> [Directions]
Continue the article on Reach Out and Read in North Carolina from its last sentence.

> [Page extract]
╔══

In North Carolina, Reach Out and Read works with all the pediatric residency programs in the state and almost all of the family medicine residency programs, Pierce said.
The reading program was part of her residency at UNC School of Medicine, Newton said. Her practice partner was also trained on it during his residency in Boston.
Now it is a standard part of visits at clinics like Newton’s at Cone Health’s Center for Women’s Healthcare and across the state.
Pierce said Reach Out and Read exists “in a structure and a system that families already navigate,” making it easier to reach them.
Every year the program materials are used and given out at 735,000 well child checkups in the state. That’s a lot of books being given out.
In North Carolina, Reach Out and Read spends a million dollars on books every year, Pierce said.
A bevy of books
Children get books at each well visit, totaling about 20 over the course of the program which stretches through the pre-kindergarten years. However, for that first visit at 1 month, the book — “On the Night You Were Born” — is really geared toward the parents, Newton said.
“I always tell parents you’ll probably read this and if you’re in the right emotional state, you might cry. And that’s OK, because it helps you remember the day your baby was born.”
Books can be ordered in other languages. They can cover specific topics, for example, if a parent is sick, if parents divorce or if a pet dies. They show different races and ethnicities, children who are differently abled and multiple types of family units.
Newton said it’s “super important for children to see themselves in the stories that they read or that are read to them.”
For families who have difficulty reading, just flipping through the book with their child and making up a story works, Pierce said.
“Really, at the end of the day, it’s about sharing the book, sharing the time,” Pierce said. It’s an opportunity to “build those moments together.”
A typical visit
Doctors can use the book throughout the visit or for just part of it.
With younger children, Newton said she uses the book as a way to assess and share with parents where the child is in reaching developmental milestones. Grabbing and turning pages shows that their hand muscles are working well. A baby leaning forward to see the book indicates that their trunk muscles are working.
“It gives me a way to talk about all the things I’m already looking for, in the context of a book or book sharing,” she said.

╚══

> [Raw data]
╔══

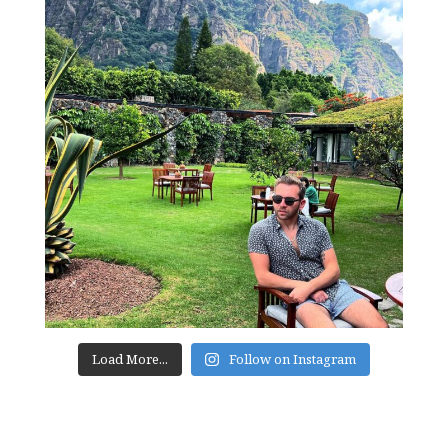
Load More...
Follow on Instagram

╚══

> [Exercise answer]
With older children, Newton said she can use the book to see where children are in learning letters and numbers.
At the recent visit with the 4-month-old girl, Newton spoke with the child’s mothers about flu and RSV vaccinations and getting the baby to start transitioning from breastfeeding to taking a bottle. Newton suggested going straight to a sippy cup if they had difficulty getting her to transfer to a bottle. She said some children just never take to bottle feeding.
After she examined the little girl, Newton pulled out “It’s Bath Time” and read a little of the book, which included textiles with varied textures on some animals on the pages that children can run their fingers over.
“Books become a whole sensory experience,” Newton explained to the parents as she noted the little girl’s ability to hold herself up on her own and her interest in turning the pages.
“I can tell you guys are sharing books with her,” Newton said.
The parents said they love the program and their daughter likes the books. They have three so far.
Christine Defendorf, a certified medical assistant at the clinic, said she sees how the children and parents react at the visits.
“They know they get the book,” she said. “They get so excited.”
Jennifer Fernandez (children’s health) is a freelance writer and editor based in Greensboro who has won awards in Ohio and North Carolina for her writing on education issues. She’s also covered courts, government, crime and general assignment and spent more than a decade as an editor, including managing editor of the News & Record in Greensboro.